Avvenire – Martedì 23 Novembre 1976 di Pierangela Rossi

Giannetto Bravi cominciò nel ‘58-’59 ad adoperare pennelli e colori, “per emulazione verso un compagno”, pur avendo studiato geologia. Dopo alcuni anni si è indirizzato alle ricerche visive, su un piano scientifico.
Nel maneggiare le cartoline lo prese la curiosità di vedere cosa succedeva di-stendendole su delle superfici. “Dal Vesuvio, un simbolo affettivo per me, sono passato ad altri soggetti”. Affrontandoli “ho sentito la necessità – dice – di inserire elementi supplettivi”, fittizi ma tridimensionali. L’automobilina, i cavalli, le violette, la rosa, le sbarre fungono da contraltare e richiamano il concetto già più volte presentato. Malgrado scelga immagini “rigorose”, queste conservano sempre “qualcosa di popolare, semplice, immediato”.
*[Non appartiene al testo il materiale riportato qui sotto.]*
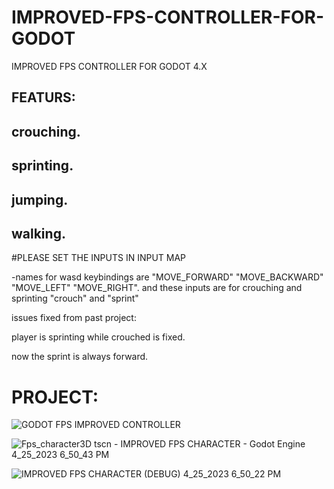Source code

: # IMPROVED-FPS-CONTROLLER-FOR-GODOT

IMPROVED FPS CONTROLLER FOR GODOT 4.X


FEATURS:
-
crouching.
-
sprinting.
-
jumping.
-
walking.
-
#PLEASE SET THE INPUTS IN INPUT MAP 


-names for wasd keybindings are "MOVE_FORWARD" "MOVE_BACKWARD" "MOVE_LEFT" "MOVE_RIGHT". and these inputs are for crouching and sprinting "crouch" and "sprint"

issues fixed from past project:

player is sprinting while crouched is fixed.

now the sprint is always forward.



# PROJECT:
![GODOT FPS IMPROVED CONTROLLER](https://user-images.githubusercontent.com/104206467/234285687-7b4534bf-7833-482b-b541-7429d4bf64c7.png)


![Fps_character3D tscn - IMPROVED FPS CHARACTER - Godot Engine 4_25_2023 6_50_43 PM](https://user-images.githubusercontent.com/104206467/234289599-8d56016c-b2ac-42e5-8325-896e758ec1f0.png)


![IMPROVED FPS CHARACTER (DEBUG) 4_25_2023 6_50_22 PM](https://user-images.githubusercontent.com/104206467/234289748-7c53757f-ccbc-428a-a356-cd7ad9e953c6.png)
Il clima è più gozzoniano che dannunziano, come pure si è detto. E Warhol è un richiamo pertinente solo in parte: in Giannetto Bravi pesano la costruzione finale, la cadenza e il gusto compositivo, soprattutto un diverso atteggiamento concettuale. Elemento in comune rimane certo la serialità, fatto importante in tutto il percorso di Bravi. La mostra alla Galleria Milano, è aperta fino al 30 novembre.